Lewis employs bildungsroman character arcs that trace Lucy Pevensie, Susan Pevensie, Edmund Pevensie, and Peter Pevensie from childhood into adulthood. Choose one of the four siblings and examine how their character develops over the course of the novel.

5.

When Aslan dies, the narrator addresses the reader: “I hope no one who reads this book has been quite as miserable as Susan and Lucy were that night” (171). Consider Lewis’s use of narrative voice and the effect it has throughout the novel.

6.

Compare and contrast Aslan and the White Witch. Do their characters carry any symbolic significance? Explain.

7.

Lewis anthropomorphizes a number of Narnian animals. Why do you think Lewis chooses to use speaking animals as supporting characters?
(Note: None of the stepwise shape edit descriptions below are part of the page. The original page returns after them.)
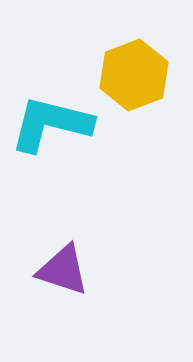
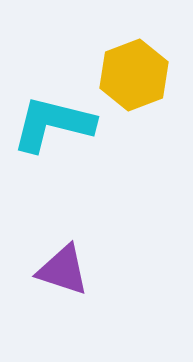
cyan L-shape: moved 2 px right
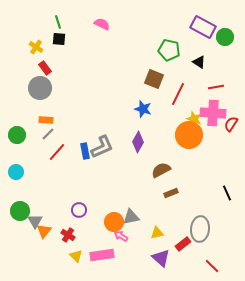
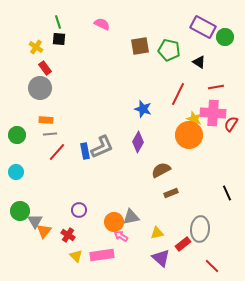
brown square at (154, 79): moved 14 px left, 33 px up; rotated 30 degrees counterclockwise
gray line at (48, 134): moved 2 px right; rotated 40 degrees clockwise
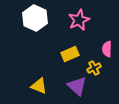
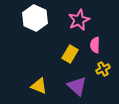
pink semicircle: moved 12 px left, 4 px up
yellow rectangle: rotated 36 degrees counterclockwise
yellow cross: moved 9 px right, 1 px down
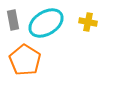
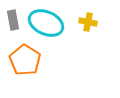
cyan ellipse: rotated 56 degrees clockwise
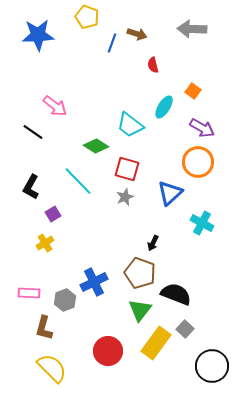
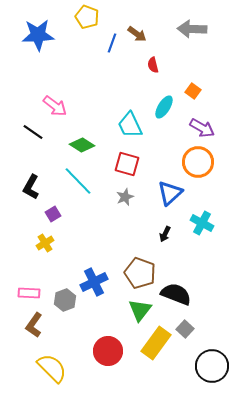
brown arrow: rotated 18 degrees clockwise
cyan trapezoid: rotated 28 degrees clockwise
green diamond: moved 14 px left, 1 px up
red square: moved 5 px up
black arrow: moved 12 px right, 9 px up
brown L-shape: moved 10 px left, 3 px up; rotated 20 degrees clockwise
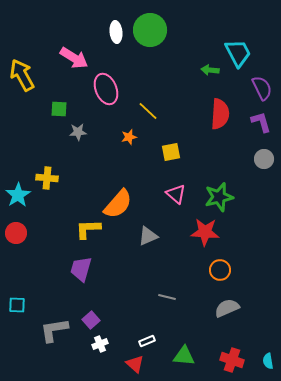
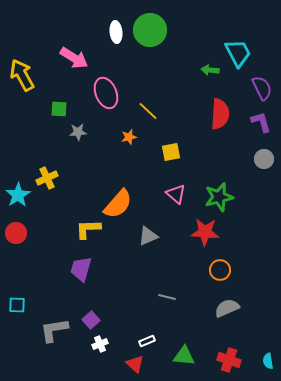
pink ellipse: moved 4 px down
yellow cross: rotated 30 degrees counterclockwise
red cross: moved 3 px left
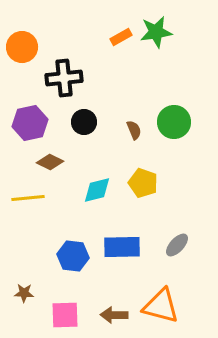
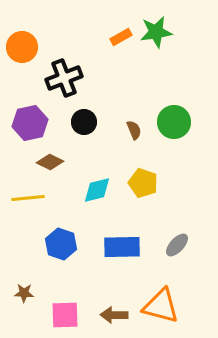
black cross: rotated 15 degrees counterclockwise
blue hexagon: moved 12 px left, 12 px up; rotated 12 degrees clockwise
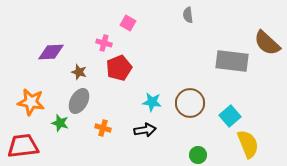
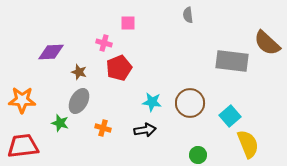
pink square: rotated 28 degrees counterclockwise
orange star: moved 9 px left, 2 px up; rotated 8 degrees counterclockwise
What effect does this have?

8.

Father Christmas tells both Lucy and Susan that “battles are ugly when women fight” (119). To what extent does The Lion, the Witch and the Wardrobe depend on patriarchal norms? Support your answer with textual analysis.

9.

When the siblings return from Narnia, it is “the same day and the same hour of the day on which they had all gone into the wardrobe to hide” (202). Why do you think Lewis gives Narnia its own timeline? Is it important that the siblings return to Earth as children rather than adults?

10.

What is the significance of the Emperor-beyond-the-Sea in the novel? Is it significant that the Emperor is always physically absent from Narnia?